In spite of the advantages of the method, there were several concerns that had to be worked around. The first was that some of the values, specifically the parameters for the elasticity, viscosity, and stiffness of the tissue, were obtained experimentally. Then, for the GPU version, the use of expensive arithmetic operations, such as divisions, hindered the performance of the simulation. Additionally, the algorithm had branching paths that were mostly idle, which also caused the performance to be lower.
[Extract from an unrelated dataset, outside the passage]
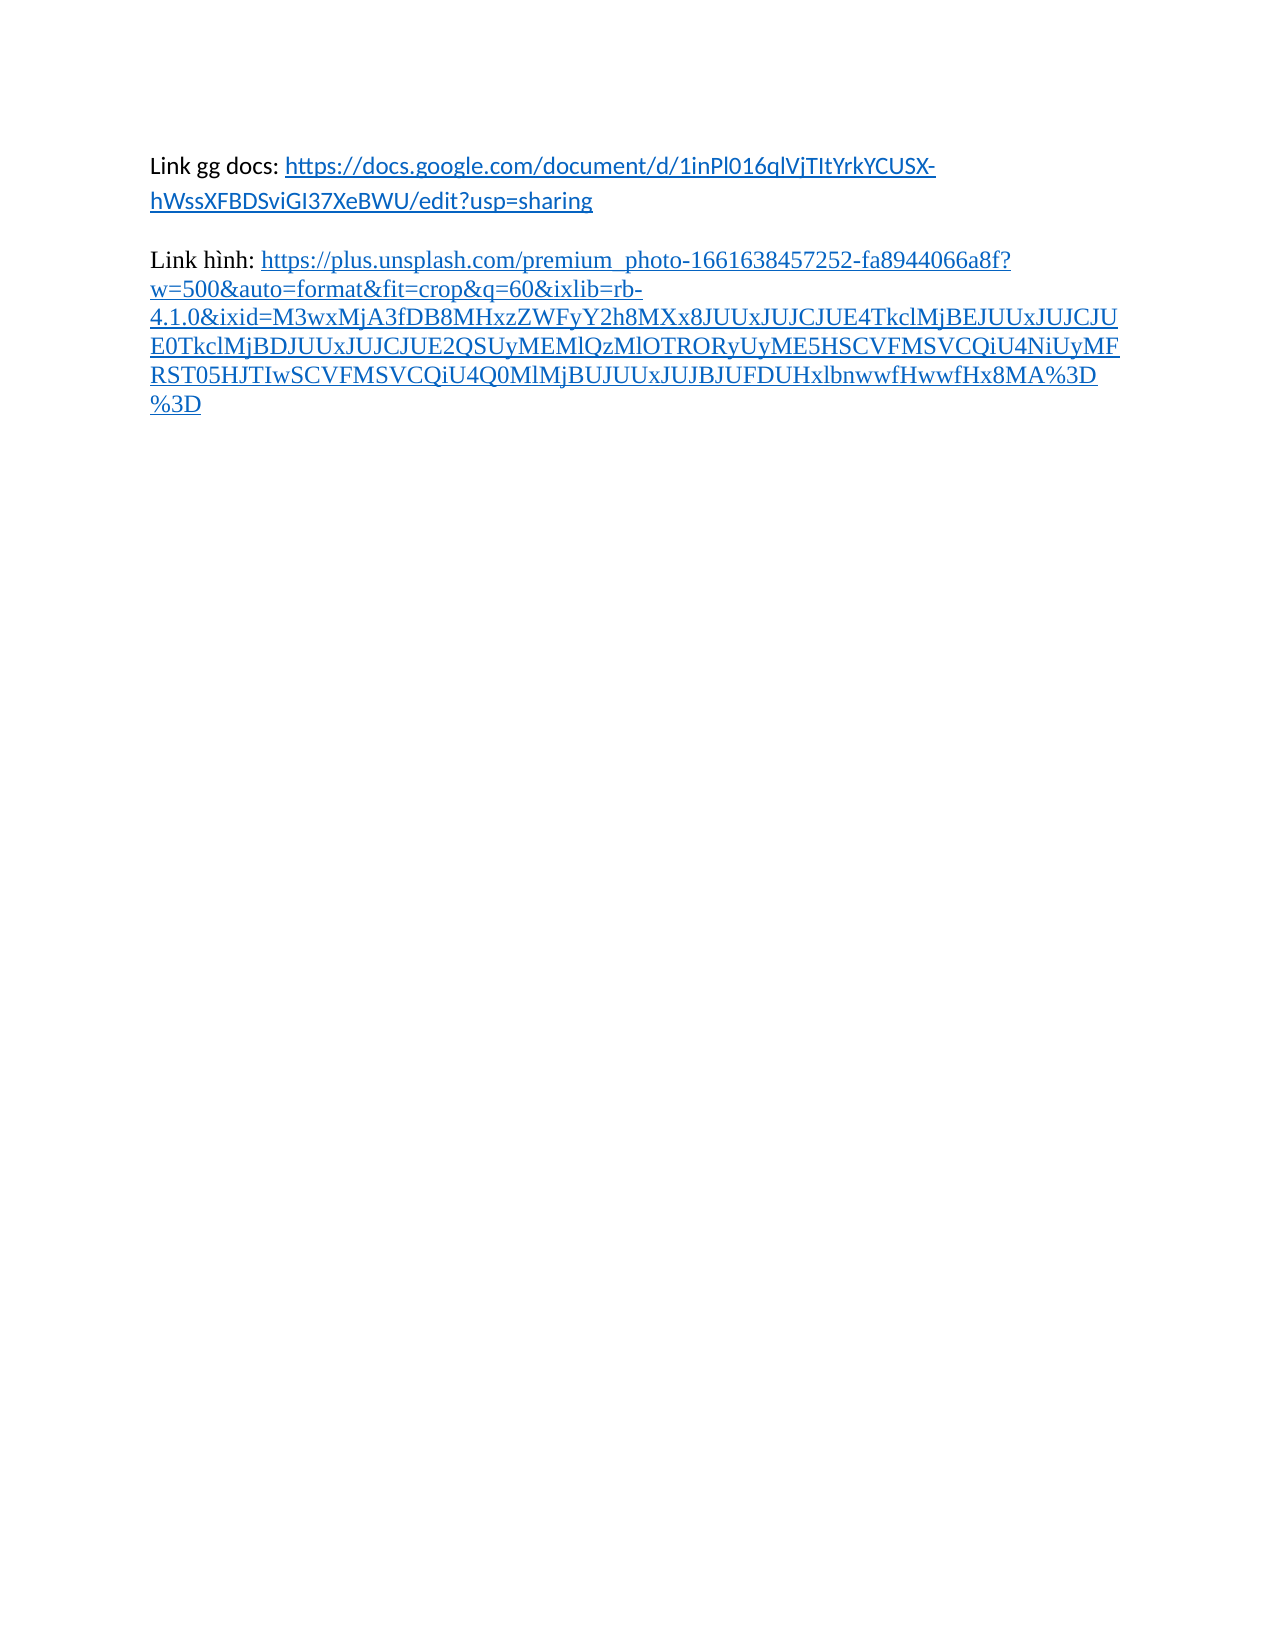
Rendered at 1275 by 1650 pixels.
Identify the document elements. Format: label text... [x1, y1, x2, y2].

Next, the model created visual artifacts in the simulation: when the cell size or the core radius were larger than 0.08, the particles would clump up at different points of the tissue, instead of returning to their original position. The clumps of particles was also the cause for the reconstructed mesh to have holes. By analyzing the particles’ properties in those areas, it could be seen that they were activated more than in other areas.

Finally, the accuracy and stability of the model could be considerably improved. To improve the accuracy of the simulation, the bidomain model could be used instead of the monodomain model. Different versions of SPH have been developed to address these issues [75], and such modifications could also be considered to improve the model.

Future Work

Even though a novel muscle model was presented, there is still work to be performed before it can really be used to replace a muscle in a simulation. Some of the areas of opportunity include: using the bidomain model instead of the monodomain model for increased precision; fine tune the parameters to increase stability; redesign the GPU implementation to avoid thread divergence. Additionally, this work serves as the base for further muscle simulations; for example, using a GPU cluster to simulate, in real time, all the interacting tissues of the arm and forearm, including bone or ligaments, and even simulate a specific movement of the arm. Finally, force production also has to be considered so that the model can be compared to other established models. Currently, the model was focused on deformation and internal pressure, but force production is essential for muscle and joint movement, and will be considered in future iterations of the model.